Batch Active Learning of Reward Functions from Human Preferences
Erdem Bıyık, Nima Anari, Dorsa Sadigh
TL;DR
This work tackles the data-efficiency and time-efficiency challenge of learning reward functions from human preferences in robotics. It proposes batch active preference-based learning, combining information-theoretic query selection with time-efficient batch construction, and introduces a DPP-based method to balance informativeness and diversity in batches. Through simulations and a user study across multiple robotic tasks, the DPP-based approach consistently outperforms alternative batch strategies and non-batch methods, while significantly reducing query-generation time. The findings imply that batch-active preference learning can enable scalable, parallelizable human-in-the-loop reward learning for complex robotic systems, with practical impact in rapid customization and safety-aware behavior shaping.
Abstract
Data generation and labeling are often expensive in robot learning. Preference-based learning is a concept that enables reliable labeling by querying users with preference questions. Active querying methods are commonly employed in preference-based learning to generate more informative data at the expense of parallelization and computation time.
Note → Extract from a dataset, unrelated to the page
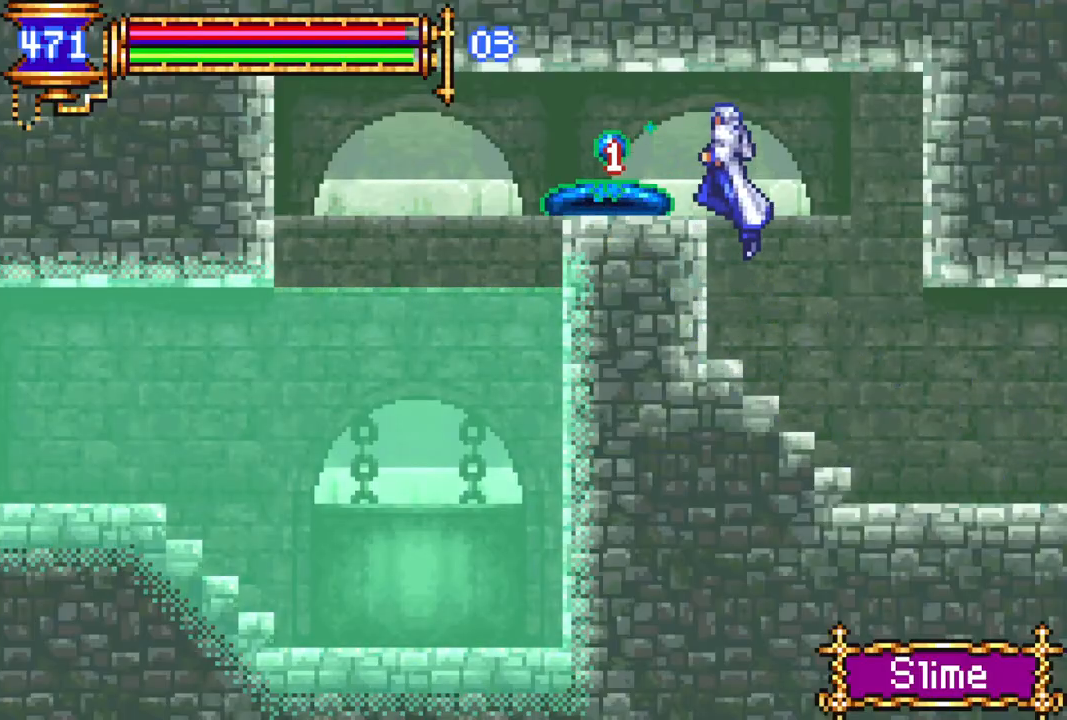
{"buttons": ["CIRCLE", "DPAD_LEFT"], "left_stick": "center", "right_stick": "center", "events": [[117, "R1", "up"], [433, "CIRCLE", "down"], [433, "DPAD_LEFT", "down"]]}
In this paper, we develop a set of novel algorithms, batch active preference-based learning methods, that enable efficient learning of reward functions using as few data samples as possible while still having short query generation times and also retaining parallelizability. We introduce a method based on determinantal point processes (DPP) for active batch generation and several heuristic-based alternatives. Finally, we present our experimental results for a variety of robotics tasks in simulation. Our results suggest that our batch active learning algorithm requires only a few queries that are computed in a short amount of time. We showcase one of our algorithms in a study to learn human users' preferences.